* [REQUIREMENTS]: Reproduce each of the following entries line for line, without altering any classification field or its value.

* [DATA PROVIDED]:
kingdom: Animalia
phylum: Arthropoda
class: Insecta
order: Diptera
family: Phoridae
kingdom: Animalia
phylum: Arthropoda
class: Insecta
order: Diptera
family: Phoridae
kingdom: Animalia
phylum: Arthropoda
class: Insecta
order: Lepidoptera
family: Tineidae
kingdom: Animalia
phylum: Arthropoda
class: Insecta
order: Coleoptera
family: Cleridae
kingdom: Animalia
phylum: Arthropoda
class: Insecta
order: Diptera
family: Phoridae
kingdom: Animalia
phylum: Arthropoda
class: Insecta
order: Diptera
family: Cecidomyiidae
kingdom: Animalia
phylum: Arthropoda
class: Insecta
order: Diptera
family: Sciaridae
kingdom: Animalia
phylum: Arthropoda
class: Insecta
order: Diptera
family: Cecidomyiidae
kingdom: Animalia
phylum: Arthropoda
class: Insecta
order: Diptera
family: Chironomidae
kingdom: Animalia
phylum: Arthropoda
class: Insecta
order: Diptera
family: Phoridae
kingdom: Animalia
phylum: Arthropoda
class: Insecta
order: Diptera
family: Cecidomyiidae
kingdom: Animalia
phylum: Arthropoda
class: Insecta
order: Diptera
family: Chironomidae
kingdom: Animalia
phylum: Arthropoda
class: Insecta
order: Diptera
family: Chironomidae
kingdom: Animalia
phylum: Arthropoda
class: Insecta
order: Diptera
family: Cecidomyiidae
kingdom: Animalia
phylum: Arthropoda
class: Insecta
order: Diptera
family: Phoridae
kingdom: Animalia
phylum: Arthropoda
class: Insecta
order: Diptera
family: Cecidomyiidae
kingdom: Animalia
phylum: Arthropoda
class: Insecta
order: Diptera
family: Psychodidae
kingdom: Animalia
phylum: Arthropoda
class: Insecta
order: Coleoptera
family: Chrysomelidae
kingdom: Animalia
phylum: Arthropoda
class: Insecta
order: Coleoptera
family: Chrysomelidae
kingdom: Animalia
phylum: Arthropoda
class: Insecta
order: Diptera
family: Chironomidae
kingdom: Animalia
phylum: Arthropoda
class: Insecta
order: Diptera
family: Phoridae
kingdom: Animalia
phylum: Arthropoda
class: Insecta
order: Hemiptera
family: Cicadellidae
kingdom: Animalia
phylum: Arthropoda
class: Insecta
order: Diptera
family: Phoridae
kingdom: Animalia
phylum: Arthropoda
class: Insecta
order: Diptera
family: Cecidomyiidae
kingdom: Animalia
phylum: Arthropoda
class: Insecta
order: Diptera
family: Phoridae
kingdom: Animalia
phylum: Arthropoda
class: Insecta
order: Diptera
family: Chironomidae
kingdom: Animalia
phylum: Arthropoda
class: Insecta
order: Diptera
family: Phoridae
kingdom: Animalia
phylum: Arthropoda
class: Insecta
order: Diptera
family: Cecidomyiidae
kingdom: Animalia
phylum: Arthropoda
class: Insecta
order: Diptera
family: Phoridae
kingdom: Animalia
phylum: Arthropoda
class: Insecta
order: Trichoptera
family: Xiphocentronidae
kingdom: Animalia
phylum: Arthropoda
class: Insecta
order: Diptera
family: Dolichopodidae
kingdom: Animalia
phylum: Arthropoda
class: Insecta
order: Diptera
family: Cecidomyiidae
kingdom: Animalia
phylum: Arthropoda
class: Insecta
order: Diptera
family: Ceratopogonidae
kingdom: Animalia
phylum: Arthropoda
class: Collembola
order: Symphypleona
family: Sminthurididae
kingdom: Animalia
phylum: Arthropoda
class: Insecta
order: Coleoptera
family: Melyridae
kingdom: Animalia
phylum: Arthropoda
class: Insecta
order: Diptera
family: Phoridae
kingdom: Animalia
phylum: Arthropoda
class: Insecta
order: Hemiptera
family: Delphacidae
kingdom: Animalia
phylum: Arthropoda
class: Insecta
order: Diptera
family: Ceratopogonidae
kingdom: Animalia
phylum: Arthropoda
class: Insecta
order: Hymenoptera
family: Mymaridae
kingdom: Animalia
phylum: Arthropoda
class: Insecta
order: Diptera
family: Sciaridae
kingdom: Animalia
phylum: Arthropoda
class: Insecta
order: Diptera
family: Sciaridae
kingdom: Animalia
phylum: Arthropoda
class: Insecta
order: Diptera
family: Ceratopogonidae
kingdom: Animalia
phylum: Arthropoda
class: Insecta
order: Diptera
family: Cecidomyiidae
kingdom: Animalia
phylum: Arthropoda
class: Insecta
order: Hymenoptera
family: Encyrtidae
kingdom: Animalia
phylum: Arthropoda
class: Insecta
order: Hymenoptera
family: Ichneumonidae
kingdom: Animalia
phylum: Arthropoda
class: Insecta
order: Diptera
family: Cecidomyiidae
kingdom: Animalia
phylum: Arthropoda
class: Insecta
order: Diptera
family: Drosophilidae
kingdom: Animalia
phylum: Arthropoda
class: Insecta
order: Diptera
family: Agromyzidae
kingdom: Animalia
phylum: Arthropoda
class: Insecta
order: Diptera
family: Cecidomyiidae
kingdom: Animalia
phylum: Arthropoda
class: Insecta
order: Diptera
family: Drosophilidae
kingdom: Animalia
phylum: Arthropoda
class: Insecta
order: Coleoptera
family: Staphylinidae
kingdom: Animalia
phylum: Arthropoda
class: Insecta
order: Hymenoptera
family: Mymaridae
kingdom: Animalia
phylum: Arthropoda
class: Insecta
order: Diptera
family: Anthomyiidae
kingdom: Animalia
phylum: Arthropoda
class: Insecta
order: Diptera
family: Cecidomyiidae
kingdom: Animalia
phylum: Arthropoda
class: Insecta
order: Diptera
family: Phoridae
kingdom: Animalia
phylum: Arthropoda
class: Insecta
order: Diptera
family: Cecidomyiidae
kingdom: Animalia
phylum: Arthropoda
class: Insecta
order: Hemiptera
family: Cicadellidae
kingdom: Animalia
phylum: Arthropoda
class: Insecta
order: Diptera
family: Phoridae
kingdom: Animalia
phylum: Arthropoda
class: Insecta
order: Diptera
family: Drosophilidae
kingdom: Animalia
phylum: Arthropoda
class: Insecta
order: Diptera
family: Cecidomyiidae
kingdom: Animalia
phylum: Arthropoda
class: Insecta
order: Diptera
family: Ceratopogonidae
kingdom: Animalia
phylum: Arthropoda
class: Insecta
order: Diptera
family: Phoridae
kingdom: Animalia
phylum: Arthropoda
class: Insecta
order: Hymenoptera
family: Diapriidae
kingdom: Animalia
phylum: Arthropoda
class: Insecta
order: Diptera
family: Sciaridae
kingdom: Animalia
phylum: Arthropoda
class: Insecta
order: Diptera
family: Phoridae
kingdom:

* [WORKED ANSWER]:
kingdom: Animalia
phylum: Arthropoda
class: Insecta
order: Diptera
family: Phoridae
kingdom: Animalia
phylum: Arthropoda
class: Insecta
order: Diptera
family: Phoridae
kingdom: Animalia
phylum: Arthropoda
class: Insecta
order: Lepidoptera
family: Tineidae
kingdom: Animalia
phylum: Arthropoda
class: Insecta
order: Coleoptera
family: Cleridae
kingdom: Animalia
phylum: Arthropoda
class: Insecta
order: Diptera
family: Phoridae
kingdom: Animalia
phylum: Arthropoda
class: Insecta
order: Diptera
family: Cecidomyiidae
kingdom: Animalia
phylum: Arthropoda
class: Insecta
order: Diptera
family: Sciaridae
kingdom: Animalia
phylum: Arthropoda
class: Insecta
order: Diptera
family: Cecidomyiidae
kingdom: Animalia
phylum: Arthropoda
class: Insecta
order: Diptera
family: Chironomidae
kingdom: Animalia
phylum: Arthropoda
class: Insecta
order: Diptera
family: Phoridae
kingdom: Animalia
phylum: Arthropoda
class: Insecta
order: Diptera
family: Cecidomyiidae
kingdom: Animalia
phylum: Arthropoda
class: Insecta
order: Diptera
family: Chironomidae
kingdom: Animalia
phylum: Arthropoda
class: Insecta
order: Diptera
family: Chironomidae
kingdom: Animalia
phylum: Arthropoda
class: Insecta
order: Diptera
family: Cecidomyiidae
kingdom: Animalia
phylum: Arthropoda
class: Insecta
order: Diptera
family: Phoridae
kingdom: Animalia
phylum: Arthropoda
class: Insecta
order: Diptera
family: Cecidomyiidae
kingdom: Animalia
phylum: Arthropoda
class: Insecta
order: Diptera
family: Psychodidae
kingdom: Animalia
phylum: Arthropoda
class: Insecta
order: Coleoptera
family: Chrysomelidae
kingdom: Animalia
phylum: Arthropoda
class: Insecta
order: Coleoptera
family: Chrysomelidae
kingdom: Animalia
phylum: Arthropoda
class: Insecta
order: Diptera
family: Chironomidae
kingdom: Animalia
phylum: Arthropoda
class: Insecta
order: Diptera
family: Phoridae
kingdom: Animalia
phylum: Arthropoda
class: Insecta
order: Hemiptera
family: Cicadellidae
kingdom: Animalia
phylum: Arthropoda
class: Insecta
order: Diptera
family: Phoridae
kingdom: Animalia
phylum: Arthropoda
class: Insecta
order: Diptera
family: Cecidomyiidae
kingdom: Animalia
phylum: Arthropoda
class: Insecta
order: Diptera
family: Phoridae
kingdom: Animalia
phylum: Arthropoda
class: Insecta
order: Diptera
family: Chironomidae
kingdom: Animalia
phylum: Arthropoda
class: Insecta
order: Diptera
family: Phoridae
kingdom: Animalia
phylum: Arthropoda
class: Insecta
order: Diptera
family: Cecidomyiidae
kingdom: Animalia
phylum: Arthropoda
class: Insecta
order: Diptera
family: Phoridae
kingdom: Animalia
phylum: Arthropoda
class: Insecta
order: Trichoptera
family: Xiphocentronidae
kingdom: Animalia
phylum: Arthropoda
class: Insecta
order: Diptera
family: Dolichopodidae
kingdom: Animalia
phylum: Arthropoda
class: Insecta
order: Diptera
family: Cecidomyiidae
kingdom: Animalia
phylum: Arthropoda
class: Insecta
order: Diptera
family: Ceratopogonidae
kingdom: Animalia
phylum: Arthropoda
class: Collembola
order: Symphypleona
family: Sminthurididae
kingdom: Animalia
phylum: Arthropoda
class: Insecta
order: Coleoptera
family: Melyridae
kingdom: Animalia
phylum: Arthropoda
class: Insecta
order: Diptera
family: Phoridae
kingdom: Animalia
phylum: Arthropoda
class: Insecta
order: Hemiptera
family: Delphacidae
kingdom: Animalia
phylum: Arthropoda
class: Insecta
order: Diptera
family: Ceratopogonidae
kingdom: Animalia
phylum: Arthropoda
class: Insecta
order: Hymenoptera
family: Mymaridae
kingdom: Animalia
phylum: Arthropoda
class: Insecta
order: Diptera
family: Sciaridae
kingdom: Animalia
phylum: Arthropoda
class: Insecta
order: Diptera
family: Sciaridae
kingdom: Animalia
phylum: Arthropoda
class: Insecta
order: Diptera
family: Ceratopogonidae
kingdom: Animalia
phylum: Arthropoda
class: Insecta
order: Diptera
family: Cecidomyiidae
kingdom: Animalia
phylum: Arthropoda
class: Insecta
order: Hymenoptera
family: Encyrtidae
kingdom: Animalia
phylum: Arthropoda
class: Insecta
order: Hymenoptera
family: Ichneumonidae
kingdom: Animalia
phylum: Arthropoda
class: Insecta
order: Diptera
family: Cecidomyiidae
kingdom: Animalia
phylum: Arthropoda
class: Insecta
order: Diptera
family: Drosophilidae
kingdom: Animalia
phylum: Arthropoda
class: Insecta
order: Diptera
family: Agromyzidae
kingdom: Animalia
phylum: Arthropoda
class: Insecta
order: Diptera
family: Cecidomyiidae
kingdom: Animalia
phylum: Arthropoda
class: Insecta
order: Diptera
family: Drosophilidae
kingdom: Animalia
phylum: Arthropoda
class: Insecta
order: Coleoptera
family: Staphylinidae
kingdom: Animalia
phylum: Arthropoda
class: Insecta
order: Hymenoptera
family: Mymaridae
kingdom: Animalia
phylum: Arthropoda
class: Insecta
order: Diptera
family: Anthomyiidae
kingdom: Animalia
phylum: Arthropoda
class: Insecta
order: Diptera
family: Cecidomyiidae
kingdom: Animalia
phylum: Arthropoda
class: Insecta
order: Diptera
family: Phoridae
kingdom: Animalia
phylum: Arthropoda
class: Insecta
order: Diptera
family: Cecidomyiidae
kingdom: Animalia
phylum: Arthropoda
class: Insecta
order: Hemiptera
family: Cicadellidae
kingdom: Animalia
phylum: Arthropoda
class: Insecta
order: Diptera
family: Phoridae
kingdom: Animalia
phylum: Arthropoda
class: Insecta
order: Diptera
family: Drosophilidae
kingdom: Animalia
phylum: Arthropoda
class: Insecta
order: Diptera
family: Cecidomyiidae
kingdom: Animalia
phylum: Arthropoda
class: Insecta
order: Diptera
family: Ceratopogonidae
kingdom: Animalia
phylum: Arthropoda
class: Insecta
order: Diptera
family: Phoridae
kingdom: Animalia
phylum: Arthropoda
class: Insecta
order: Hymenoptera
family: Diapriidae
kingdom: Animalia
phylum: Arthropoda
class: Insecta
order: Diptera
family: Sciaridae
kingdom: Animalia
phylum: Arthropoda
class: Insecta
order: Diptera
family: Phoridae
kingdom:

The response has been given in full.